MANILA, Philippines - The Department of Trade and Industry (DTI) is organizing bilateral agreements between economic zone locators affected by the lapse of the Ecozone Rate Program (ERP) and power producers which do not use WESM like Angat in order to help protect the firms from high electricity costs.
Currently, the ERP benefits 279 customers in industrial areas. These customers contribute 43 percent to Philippine manufacturing exports or around $19 billion and provide more than 222,213 jobs.
The government is scrambling to find a solution to the problem because the ERP is set to expire on Dec. 25.
In an interview with reporters, Trade Undersecretary Cristino L. Panlilio said they may have found a way to help the locators. He said the rates may not be as low as those provided under the ERP but it is still lower than commercial rates. “It (rates) will be higher but it will still be competitive.”
He said the solution they are looking for should not entail any cost to the government. “Don’t use WESM. We will give them bilateral supply agreements that will not use the WESM mechanism.”
Panlilio said the zones where the affected locators can help the firms or they themselves can enter into bilateral agreements with Angat and then not use WESM. Panlilio said they have already spoken with Angat and the power producer has already agreed because it is owned by PSALM. Other firms may be a challenge especially those privately owned.
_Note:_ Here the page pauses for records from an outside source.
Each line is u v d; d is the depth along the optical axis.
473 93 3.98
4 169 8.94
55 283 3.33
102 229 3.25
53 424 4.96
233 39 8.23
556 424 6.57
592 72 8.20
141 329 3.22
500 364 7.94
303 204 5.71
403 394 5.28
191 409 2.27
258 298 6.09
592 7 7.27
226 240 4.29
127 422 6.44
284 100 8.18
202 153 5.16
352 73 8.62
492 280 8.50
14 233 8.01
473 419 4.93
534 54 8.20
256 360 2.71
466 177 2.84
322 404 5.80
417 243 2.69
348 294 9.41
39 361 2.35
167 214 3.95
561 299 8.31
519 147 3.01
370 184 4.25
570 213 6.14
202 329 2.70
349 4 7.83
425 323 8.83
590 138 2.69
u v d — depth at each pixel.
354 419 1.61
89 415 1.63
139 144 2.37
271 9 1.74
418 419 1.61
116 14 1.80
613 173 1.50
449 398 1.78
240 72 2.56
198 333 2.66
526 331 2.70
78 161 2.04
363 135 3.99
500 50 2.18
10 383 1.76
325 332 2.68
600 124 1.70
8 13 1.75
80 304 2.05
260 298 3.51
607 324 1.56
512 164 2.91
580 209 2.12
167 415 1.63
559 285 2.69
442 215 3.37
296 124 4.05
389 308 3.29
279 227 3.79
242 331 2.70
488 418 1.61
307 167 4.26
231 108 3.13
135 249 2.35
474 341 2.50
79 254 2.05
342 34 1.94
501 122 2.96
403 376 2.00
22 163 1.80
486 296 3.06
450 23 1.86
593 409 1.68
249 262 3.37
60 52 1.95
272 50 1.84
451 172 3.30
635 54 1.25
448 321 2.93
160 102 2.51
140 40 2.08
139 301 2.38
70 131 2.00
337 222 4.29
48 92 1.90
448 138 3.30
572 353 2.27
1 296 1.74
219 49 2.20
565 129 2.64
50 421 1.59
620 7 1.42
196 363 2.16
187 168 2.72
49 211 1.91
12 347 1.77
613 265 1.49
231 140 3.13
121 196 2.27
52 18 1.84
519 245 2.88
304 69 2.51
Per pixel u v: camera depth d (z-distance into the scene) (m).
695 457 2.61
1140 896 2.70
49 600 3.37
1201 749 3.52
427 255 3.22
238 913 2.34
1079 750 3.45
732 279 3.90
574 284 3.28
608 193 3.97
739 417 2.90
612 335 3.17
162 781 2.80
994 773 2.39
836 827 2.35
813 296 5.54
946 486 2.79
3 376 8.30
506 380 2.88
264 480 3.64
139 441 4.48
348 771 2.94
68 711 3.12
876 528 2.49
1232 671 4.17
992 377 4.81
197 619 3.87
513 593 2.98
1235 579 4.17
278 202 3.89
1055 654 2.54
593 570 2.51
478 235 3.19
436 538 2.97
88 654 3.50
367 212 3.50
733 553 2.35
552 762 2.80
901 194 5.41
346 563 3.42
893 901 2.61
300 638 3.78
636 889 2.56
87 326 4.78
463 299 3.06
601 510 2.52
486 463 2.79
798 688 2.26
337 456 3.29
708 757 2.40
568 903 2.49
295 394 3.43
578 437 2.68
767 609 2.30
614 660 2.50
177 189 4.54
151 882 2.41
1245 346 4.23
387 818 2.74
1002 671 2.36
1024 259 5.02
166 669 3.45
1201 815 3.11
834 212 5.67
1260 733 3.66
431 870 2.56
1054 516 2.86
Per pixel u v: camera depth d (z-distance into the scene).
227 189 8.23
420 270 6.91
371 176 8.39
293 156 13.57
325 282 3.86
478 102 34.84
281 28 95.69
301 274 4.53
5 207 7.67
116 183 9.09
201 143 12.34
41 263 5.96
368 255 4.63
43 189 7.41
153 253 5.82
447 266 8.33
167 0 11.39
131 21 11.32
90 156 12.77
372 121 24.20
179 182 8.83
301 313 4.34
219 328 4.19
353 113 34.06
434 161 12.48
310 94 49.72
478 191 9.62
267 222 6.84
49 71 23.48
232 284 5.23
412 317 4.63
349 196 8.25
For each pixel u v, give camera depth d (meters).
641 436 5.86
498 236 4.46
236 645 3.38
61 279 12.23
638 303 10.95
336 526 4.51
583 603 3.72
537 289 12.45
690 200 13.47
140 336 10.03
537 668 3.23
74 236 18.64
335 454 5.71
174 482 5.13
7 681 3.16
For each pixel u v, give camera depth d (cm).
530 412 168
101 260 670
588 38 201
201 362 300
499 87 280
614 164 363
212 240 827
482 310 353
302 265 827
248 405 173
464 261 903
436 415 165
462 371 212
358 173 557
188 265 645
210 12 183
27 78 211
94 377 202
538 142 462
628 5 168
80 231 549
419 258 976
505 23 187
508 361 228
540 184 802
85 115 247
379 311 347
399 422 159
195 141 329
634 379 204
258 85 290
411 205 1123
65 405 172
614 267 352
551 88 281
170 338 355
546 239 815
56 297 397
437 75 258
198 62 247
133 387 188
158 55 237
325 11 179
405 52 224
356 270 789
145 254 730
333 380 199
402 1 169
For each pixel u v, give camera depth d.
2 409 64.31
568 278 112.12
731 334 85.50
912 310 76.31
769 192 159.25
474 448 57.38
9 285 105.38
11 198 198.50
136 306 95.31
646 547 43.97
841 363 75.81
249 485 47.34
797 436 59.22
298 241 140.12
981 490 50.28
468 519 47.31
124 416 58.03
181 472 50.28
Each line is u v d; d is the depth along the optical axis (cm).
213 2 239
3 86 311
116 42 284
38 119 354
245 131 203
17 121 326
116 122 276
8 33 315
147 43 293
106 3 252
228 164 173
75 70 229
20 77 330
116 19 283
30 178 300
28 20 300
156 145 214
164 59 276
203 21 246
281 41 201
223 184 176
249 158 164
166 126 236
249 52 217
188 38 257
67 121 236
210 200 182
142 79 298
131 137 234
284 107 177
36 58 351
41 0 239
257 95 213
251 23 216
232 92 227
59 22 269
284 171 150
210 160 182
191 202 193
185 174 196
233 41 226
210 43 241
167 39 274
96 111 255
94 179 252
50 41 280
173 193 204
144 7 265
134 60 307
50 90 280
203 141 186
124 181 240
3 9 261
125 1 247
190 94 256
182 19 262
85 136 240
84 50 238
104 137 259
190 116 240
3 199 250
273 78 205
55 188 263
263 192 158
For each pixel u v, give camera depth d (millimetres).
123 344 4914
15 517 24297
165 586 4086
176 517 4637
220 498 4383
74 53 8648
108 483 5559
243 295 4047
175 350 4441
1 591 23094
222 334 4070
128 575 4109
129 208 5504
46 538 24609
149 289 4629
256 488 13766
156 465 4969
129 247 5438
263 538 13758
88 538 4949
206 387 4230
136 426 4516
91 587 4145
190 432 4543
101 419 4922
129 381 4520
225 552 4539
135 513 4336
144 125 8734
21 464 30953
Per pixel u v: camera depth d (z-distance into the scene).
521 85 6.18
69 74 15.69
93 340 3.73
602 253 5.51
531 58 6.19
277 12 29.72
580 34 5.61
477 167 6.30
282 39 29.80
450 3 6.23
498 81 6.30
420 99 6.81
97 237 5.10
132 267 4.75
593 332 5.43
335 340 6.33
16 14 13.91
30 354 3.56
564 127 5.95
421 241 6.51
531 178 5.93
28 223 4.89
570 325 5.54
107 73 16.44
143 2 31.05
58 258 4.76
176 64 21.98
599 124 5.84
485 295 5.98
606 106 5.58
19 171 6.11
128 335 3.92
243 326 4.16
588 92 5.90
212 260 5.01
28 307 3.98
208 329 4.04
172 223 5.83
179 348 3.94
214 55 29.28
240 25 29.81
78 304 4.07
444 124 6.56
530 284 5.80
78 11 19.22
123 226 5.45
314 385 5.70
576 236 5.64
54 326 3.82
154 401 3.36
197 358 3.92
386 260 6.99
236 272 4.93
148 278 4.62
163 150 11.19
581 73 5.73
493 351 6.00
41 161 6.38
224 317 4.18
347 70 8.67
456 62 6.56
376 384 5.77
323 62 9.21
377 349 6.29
The others they are eyeing are Ambuklao, Binga and Bakon.
For the private sector, Panlilio conceded that the government may have to give them some form of incentive in order for them to agree to lower power rates.
He said they are looking for cheaper sources of power like hydro and geothermal plant. He said they already approached Sual Coal fired plant but they were turned down because coal power is expensive.
“Hopefully we can fix this before Christmas. This can be our Christmas gift to them,” Panlilio said.